→ ФОРМУЛИРОВКА ЗАДАНИЯ
Пожалуйста, выпишите из приведенного ниже фрагмента текста о семье все имена людей.

→ ФРАГМЕНТ ТЕКСТА
--*--

Тогда в нашу семью попала единственная антикварная вещь. Вот она, рядом со мной стоит сейчас, верно служит тумбой для системного блока и принтеров. Может, обижается, что не использую её по назначению, она ведь до сих пор — в рабочем состоянии. Швейная машинка бабушки, знаменитый «Зингер». Когда-то, в двадцатые-тридцатые-сороковые с помощью этой машинки бабушка не только обшивала всю семью, но и зарабатывала. А через полвека учила на ней шить и вышивать (ришелье!) меня и сестру.
Мой прадед Фёдор так и не женился вторично, хотя претенденток, несмотря на восемь детей в приданом, хватало. Говорил, не хочет детям мачеху приводить. А дети потихоньку вылетали из гнезда, получали профессии, выходили замуж, женились. Самый старший сын стал бухгалтером. Младшая, Валюшка, первой в семье отправилась в далекий Ленинград получать высшее образование.
Полина встретила свое счастье по имени Георгий. Высокий красавец с кудрявым блондинистым чубом, инженер-металлург. Говорят, обладал блестящими математическими способностями и не менее блестящим остроумием. Его любили все. А он больше всех любил свою Полину и их маленькую Любовь — мою маму.
Я знаю, мои бабушка и дедушка были очень счастливы, да вот недолгим было их счастье. Война, оккупация, а потом, после радости освобождения, самое страшное — арест деда по ложному доносу и гибель в лагере.
Вокруг было много женщин — товарок по несчастью. Кто-то, их было меньшинство, вычеркивал прошлое из своей жизни. Кто-то сходил с ума от непереносимой боли. Моя бабушка не могла себе позволить удариться в страдание. Даже о смерти отца она моей маме сообщила не сразу — боялась, что та не сможет пережить потерю. Так и шла по жизни — стиснув зубы, с болью в сердце. Нужно было «поднимать» дочку.
Поднимать, не имея ни профессии, ни образования, с клеймом жены осужденного. Работа — любая, какую можно найти. Уборщица, кассир, швея-мотористка. Вечерами шила «на заказ». Мама до сих пор с гордостью говорит: мы никогда не голодали. И одежда была, и обувь — не мерзла, ноги не промокали, даже нарядную кофточку или платьице бабушка всегда умудрялась сшить «из того, что было» для подрастающей дочки.
А еще моя не отягощенная высшими образованиями бабушка никогда не расставалась с книгой, ценила ученость, уважала учителей. В оккупации, когда немцы закрыли школы, пожилая супружеская пара учителей собирала детей в своем доме и проводила для них занятия. Мама, с поддержки и одобрения бабушки, была не только самой прилежной ученицей этой странной школы, но всегда несла для своих полуголодных учителей хоть самый крошечный съедобный гостинец — знак великой благодарности.
Мама кончила 8 классов, потом — техникум. Друзья и родственники шептали бабушке: вот, мол, подняла на ноги дочку, теперь пусть идет работать, помогает матери. Но бабушка отправила маму учиться дальше, в институт. Она помнила — Георгий мечтал о высшем образовании для дочки. И слишком хорошо знала, как трудно зарабатывать деньги тому, у кого нет профессии.

--*--

→ ИСХОДНЫЕ ДАННЫЕ
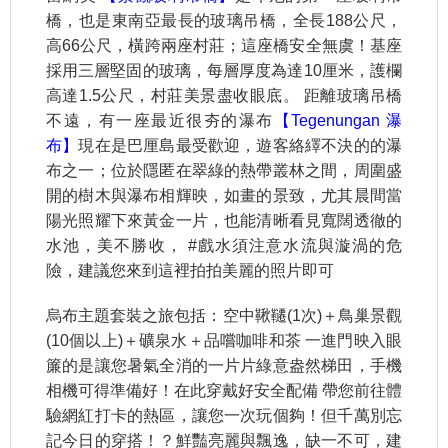
橋，也是東南亞最長的玻璃吊橋，全長188公尺，
高66公尺，橫跨兩座村莊；這座橋安全無虞！基座
採用三層堅固的玻璃，每層厚度為達10厘米，護欄
高達1.5公尺，村莊美景盡收眼底。 距離玻璃吊橋
不遠，有一座最近很夯的瀑布
【Tegenungan 瀑
布】
現在是巴厘島最受歡迎，遊客絡繹不決的的瀑
布之一；位於隱匿在翠綠的熱帶叢林之間，周圍盛
開的樹木與瀑布相輝映，如畫的景致，尤其晨間當
陽光照耀下來黃金一片，也能清晰看見寬闊透徹的
水池，美不勝收， #戲水須注意水流與漩渦的危
險，建議您來到這裡拍拍美麗的照片即可
烏布主題套裝之旅包括：空中鞦韆(1次)＋鳥巢景觀
(10個以上)＋礦泉水＋品嚐咖啡和茶 一進門映入眼
簾的是讓您暑氣全消的一片片綠意盎然梯田，手機
相機可得準備好！在此穿戴好安全配備 帶您前往體
驗網紅打卡的熱區，讓您一次玩個夠！但千萬別忘
記今日的穿搭！？鮮豔亮麗與飄逸，缺一不可，建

--*--

→ ИТОГ УПРАЖНЕНИЯ
Фёдор, Валюшка, Полина, Георгий, Любовь